The colossal image of a sphinx, 73.2m long and 19.8m high, stands next to the Valley Temple of Khafre (Figure 5.11). It was carved out of the limestone bedrock during the Fourth Dynasty. In later periods, perhaps in the Eighteenth Dynasty and during the Roman Empire, parts were shored up with masonry. In addition to these restorations, remains of chapels and stelai have emerged during explorations of the nineteenth and twentieth centuries. For example, a small ruined temple of the Fourth Dynasty was discovered in front of the paws of the Sphinx.
The Great Sphinx is unique. Such statues do not normally form part of a pyramid complex. The term “sphinx,” a Greek word, perhaps deriving from the Egyptian for “living image,” shesep ankh, denotes a composite creature with a lion’s body and a human head. Here, the head wears royal accoutrements: the nemes headdress with the uraeus on the forehead and a false beard (now gone). The face has been damaged, notably the nose, but may be a portrait of Khafre. It could also represent a guardian deity of this necropolis, since a lion was believed to stand watch at the gates of the underworld.

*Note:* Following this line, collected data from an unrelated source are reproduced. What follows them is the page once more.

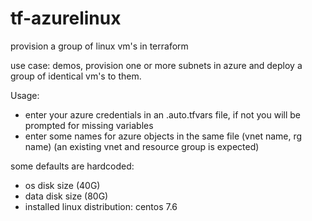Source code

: # tf-azurelinux
provision a group of linux vm's in terraform

use case: demos, provision one or more subnets in azure and deploy a group of identical vm's to them.

Usage:
- enter your azure credentials in an <something>.auto.tfvars file, if not you will be prompted for missing variables
- enter some names for azure objects in the same file (vnet name, rg name)
  (an existing vnet and resource group is expected)
  
  
some defaults are hardcoded:
- os disk size (40G)
- data disk size (80G)
- installed linux distribution: centos 7.6


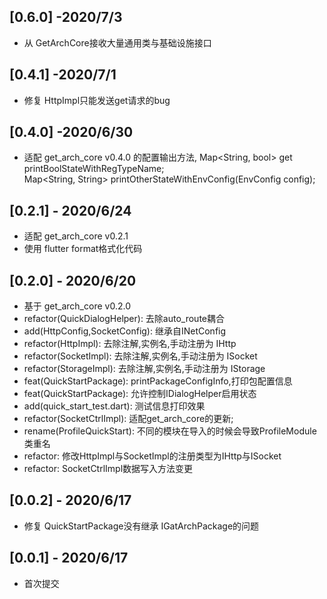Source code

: ## [0.6.0] -2020/7/3
* 从 GetArchCore接收大量通用类与基础设施接口

## [0.4.1] -2020/7/1
* 修复 HttpImpl只能发送get请求的bug

## [0.4.0] -2020/6/30
* 适配 get_arch_core v0.4.0 的配置输出方法,
Map<String, bool> get printBoolStateWithRegTypeName;  
Map<String, String> printOtherStateWithEnvConfig(EnvConfig config);

## [0.2.1] - 2020/6/24
* 适配 get_arch_core v0.2.1
* 使用 flutter format格式化代码

## [0.2.0] - 2020/6/20
* 基于 get_arch_core v0.2.0
* refactor(QuickDialogHelper): 去除auto_route耦合
* add(HttpConfig,SocketConfig): 继承自INetConfig
* refactor(HttpImpl): 去除注解,实例名,手动注册为 IHttp
* refactor(SocketImpl): 去除注解,实例名,手动注册为 ISocket
* refactor(StorageImpl): 去除注解,实例名,手动注册为 IStorage
* feat(QuickStartPackage): printPackageConfigInfo,打印包配置信息
* feat(QuickStartPackage): 允许控制IDialogHelper启用状态
* add(quick_start_test.dart): 测试信息打印效果
* refactor(SocketCtrlImpl): 适配get_arch_core的更新;
* rename(ProfileQuickStart): 不同的模块在导入的时候会导致ProfileModule类重名
* refactor: 修改HttpImpl与SocketImpl的注册类型为IHttp与ISocket
* refactor: SocketCtrlImpl数据写入方法变更

## [0.0.2] - 2020/6/17

* 修复 QuickStartPackage没有继承 IGatArchPackage的问题

## [0.0.1] - 2020/6/17

* 首次提交
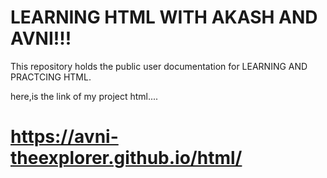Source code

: # LEARNING HTML WITH AKASH AND AVNI!!!
This repository holds the public user documentation for LEARNING AND PRACTCING HTML.

here,is the link of my project html....

# https://avni-theexplorer.github.io/html/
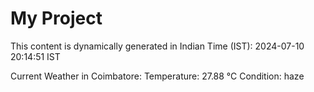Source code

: # My Project

This content is dynamically generated in Indian Time (IST): 2024-07-10 20:14:51 IST


Current Weather in Coimbatore:
Temperature: 27.88 °C
Condition: haze

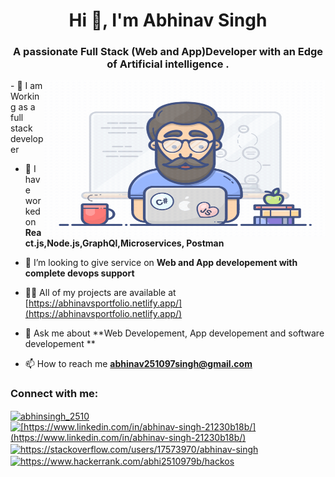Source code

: <h1 align="center">Hi 👋, I'm Abhinav Singh</h1>
<h3 align="center">A passionate Full Stack (Web and App)Developer with an Edge of Artificial intelligence .</h3>
<img src="coder.gif" align ="right" width ="450px" height="250px"/>
- 🔭 I am Working as a full stack developer  

- 🌱 I have worked on **React.js,Node.js,GraphQl,Microservices, Postman**

- 👯 I’m looking to give service on **Web and App developement with complete devops support**

- 👨‍💻 All of my projects are available at [https://abhinavsportfolio.netlify.app/](https://abhinavsportfolio.netlify.app/)

- 💬 Ask me about **Web Developement, App developement and software developement **

- 📫 How to reach me **abhinav251097singh@gmail.com**

<h3 align="left">Connect with me:</h3>
<p align="left">
<a href="https://twitter.com/abhinsingh_2510" target="blank"><img align="center" src="https://raw.githubusercontent.com/rahuldkjain/github-profile-readme-generator/master/src/images/icons/Social/twitter.svg" alt="abhinsingh_2510" height="30" width="40" /></a>
<a href="https://linkedin.com/in/https://www.linkedin.com/in/abhinav-singh-21230b18b/" target="blank"><img align="center" src="https://raw.githubusercontent.com/rahuldkjain/github-profile-readme-generator/master/src/images/icons/Social/linked-in-alt.svg" alt="[https://www.linkedin.com/in/abhinav-singh-21230b18b/](https://www.linkedin.com/in/abhinav-singh-21230b18b/)" height="30" width="40" /></a>
<a href="https://stackoverflow.com/users/https://stackoverflow.com/users/17573970/abhinav-singh" target="blank"><img align="center" src="https://raw.githubusercontent.com/rahuldkjain/github-profile-readme-generator/master/src/images/icons/Social/stack-overflow.svg" alt="https://stackoverflow.com/users/17573970/abhinav-singh" height="30" width="40" /></a>
<a href="https://www.hackerrank.com/https://www.hackerrank.com/abhi2510979b/hackos" target="blank"><img align="center" src="https://raw.githubusercontent.com/rahuldkjain/github-profile-readme-generator/master/src/images/icons/Social/hackerrank.svg" alt="https://www.hackerrank.com/abhi2510979b/hackos" height="30" width="40" /></a>
</p>

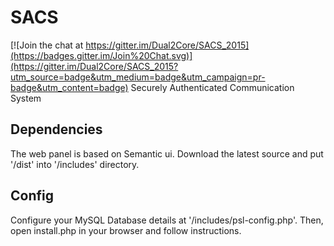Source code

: # SACS

[![Join the chat at https://gitter.im/Dual2Core/SACS_2015](https://badges.gitter.im/Join%20Chat.svg)](https://gitter.im/Dual2Core/SACS_2015?utm_source=badge&utm_medium=badge&utm_campaign=pr-badge&utm_content=badge)
Securely Authenticated Communication System

## Dependencies
The web panel is based on Semantic ui. Download the latest source and put '/dist' into '/includes' directory.

## Config
Configure your MySQL Database details at '/includes/psl-config.php'.
Then, open install.php in your browser and follow instructions.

Sand accumulating around the Great Sphinx has had to be cleared periodically, in ancient as well as modern times. In his detailed account of Egypt, Herodotus did not mention the Sphinx; perhaps in his day, the fifth century BC, it was completely buried in sand. The most interesting clearing took place in the Eighteenth Dynasty, a story recounted on a gray granite stele discovered in 1816—17 in front of the Sphinx. Thutmose IV, while still a prince, was resting in its shade during a hunting expedition. In a dream, the Sphinx promised him the throne if he would clear the Sphinx of sand. Thutmose IV did so, and after he became king, he built a temple here and set up the commemorative stele mentioned above.